■ **Texto para revisar**
◆ ◆ ◆ ◆ ◆
Hoy el taller es una idea más que un lugar. Una libreta, una esquina, una pyme, una tarjeta de memoria, el hueco bajo la cama. Del carrito Boby 3 de Joe Colombo donde todo lo guarda Isidoro Valcárcel Medina en su pequeño piso en Madrid al Studio Olafur Eliasson en Berlín con 120 asistentes, las opciones se disparan con espacios llenos de posibilidades y polaridades. Poco se habla de la cuestión de clase y la categoría vip que confiere tener esa habitación propia desde la que comunicarte con el mundo sin pensar en gastos de alquiler ni cómo financiar una estancia fuera. Eso también determina qué tipo de estudio puede uno necesitar o tener.

Ya en los noventa, los artistas hablaban del pos­estudio: un espacio al que no siempre se vuelve, tan cambiante como los tiempos que corren, tan performativo como la propia artística. No hay nada romántico ahí, sino la practicidad de quien piensa en cómo adaptarse a los tiempos. En esa comidilla están artistas como Pawel Althamer, Tino Sehgal, Artur Zmijewski o Joe Scanlan, tratando de rejuvenecer el estudio como un lugar de producción para pensar algunas de las cuestiones intrínsecas de la labor del artista: ¿qué significa trabajar? ¿Qué supone ser productivo? ¿La rutina augura algún tipo de éxito? ¿La disciplina tiene un valor positivo? ¿Tener un espacio es sinónimo de visibilidad? ¿Cuál es el horario del artista? Y, sobre todo, ¿qué ocurre cuando no puedes ir a trabajar porque debes quedarte en casa?
◆ ◆ ◆ ◆ ◆
Entradas tomadas de una colección:
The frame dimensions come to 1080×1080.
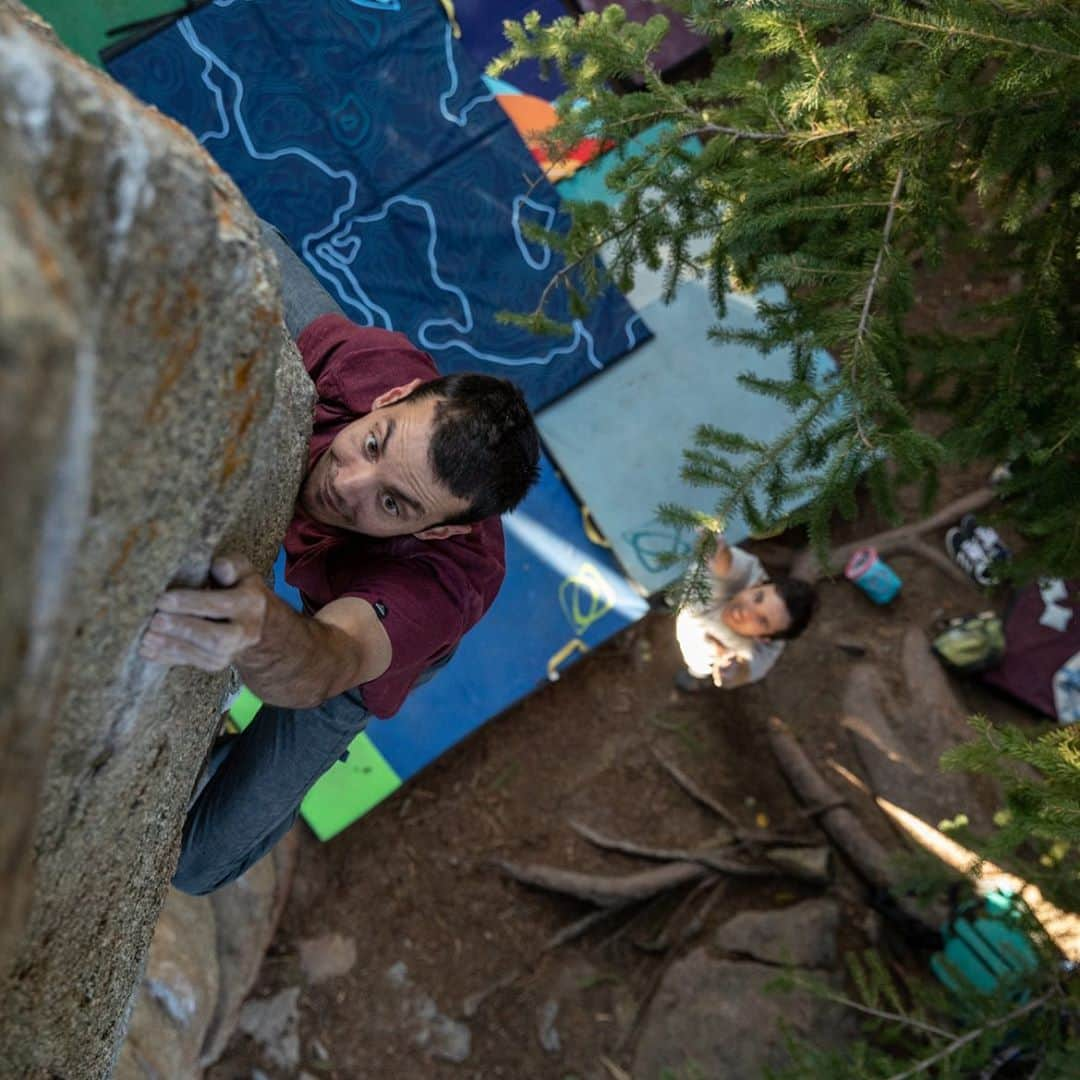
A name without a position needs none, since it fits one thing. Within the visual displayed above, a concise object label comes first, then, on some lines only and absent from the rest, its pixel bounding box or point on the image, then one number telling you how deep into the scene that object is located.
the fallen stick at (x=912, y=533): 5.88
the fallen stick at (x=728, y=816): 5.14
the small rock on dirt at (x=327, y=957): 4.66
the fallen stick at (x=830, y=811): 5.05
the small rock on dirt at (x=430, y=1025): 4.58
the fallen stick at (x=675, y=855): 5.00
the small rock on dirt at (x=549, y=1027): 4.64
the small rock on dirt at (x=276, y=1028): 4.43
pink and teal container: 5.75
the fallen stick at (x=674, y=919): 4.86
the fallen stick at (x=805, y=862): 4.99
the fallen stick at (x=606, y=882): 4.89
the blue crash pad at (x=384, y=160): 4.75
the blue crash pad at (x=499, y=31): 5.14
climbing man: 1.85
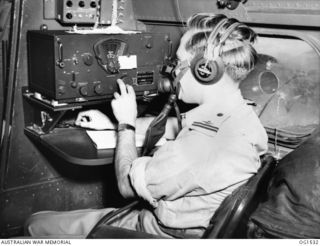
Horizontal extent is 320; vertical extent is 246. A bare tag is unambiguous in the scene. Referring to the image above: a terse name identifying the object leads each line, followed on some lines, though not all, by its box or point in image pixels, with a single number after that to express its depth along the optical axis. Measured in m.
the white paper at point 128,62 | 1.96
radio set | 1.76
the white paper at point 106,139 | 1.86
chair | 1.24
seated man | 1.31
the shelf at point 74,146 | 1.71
◆ ◆ ◆ ◆ ◆
■ **Consigna de trabajo**
¿Puedes actualizar el tramo del texto sobre el taller del artista que va de "Hoy el taller" a "necesitar o tener.", poniendo "Lisboa" en lugar de "Madrid"? El listado procede de una fuente distinta.

■ **Resultado del ejercicio**
Hoy el taller es una idea más que un lugar. Una libreta, una esquina, una pyme, una tarjeta de memoria, el hueco bajo la cama. Del carrito Boby 3 de Joe Colombo donde todo lo guarda Isidoro Valcárcel Medina en su pequeño piso en Lisboa al Studio Olafur Eliasson en Berlín con 120 asistentes, las opciones se disparan con espacios llenos de posibilidades y polaridades. Poco se habla de la cuestión de clase y la categoría vip que confiere tener esa habitación propia desde la que comunicarte con el mundo sin pensar en gastos de alquiler ni cómo financiar una estancia fuera. Eso también determina qué tipo de estudio puede uno necesitar o tener.